Unfortunately, it became the first Bette Davis film to lose money for Warner Bros thanks to high production costs ($2,882,000) and modest cinema box office ($2,300,000 in US rentals).

John Collier and Joseph Than’s careful screenplay is based on the play Monsieur Lamberthier by Louis Verneuil. How often did Hollywood resort to adapting plays for their production line fodder!  The play was first performed in Paris in 1927 and opened on Broadway as Jealousy on October 22 1928 at Maxine Elliott’s Theatre with Fay Bainter and John Halliday as the entire cast.

Davis wanted Deception to be a two-character film like the play, in which the character played by Rains is a voice on the phone, but it is easy to see why Warner Bros didn’t go for that.

And talking of deception, Davis’s piano playing is performed by Shura Cherkassky. Davis rehearsed so well she could synchronise perfectly with the recorded playback on the first take.

Henreid’s cello playing is dubbed by Eleanor Aller, pregnant with her son Frederick Zlotkin, who became a noted cellist. Her father Gregory Aller coached Henreid in plausible bow movements. Henreid’s arms were tied behind him in some scenes as two cellists put their arms through the sleeves of a specially designed coat.

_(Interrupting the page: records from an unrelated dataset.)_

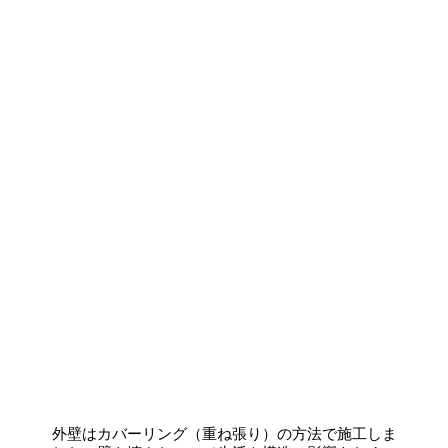
外壁はカバーリング（重ね張り）の方法で施工しま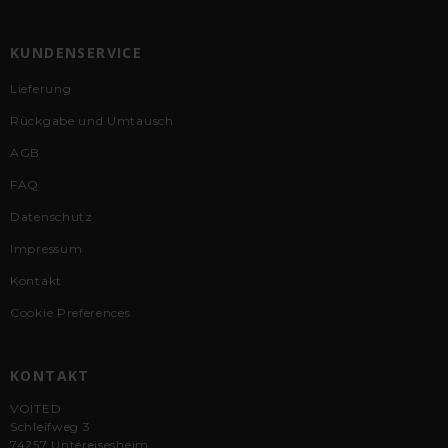
KUNDENSERVICE
Lieferung
Rückgabe und Umtausch
AGB
FAQ
Datenschutz
Impressum
Kontakt
Cookie Preferences
KONTAKT
VOITED
Schleifweg 3
74257 Untereisesheim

Hollenius’s Cello Concerto is by Erich Wolfgang Korngold, who scored the film, and later expanded the concerto to publish it.

The cast are Bette Davis as Christine Radcliffe, Paul Henreid as Karel Novak, Claude Rains as Alexander Hollenius, John Abbott as Bertram Gribble, Benson Fong as Hollenius’s manservant Jimmy,  Richard Erdman as music student Jerry Spencer, and Einar Neilsen as orchestra conductor Neilsen.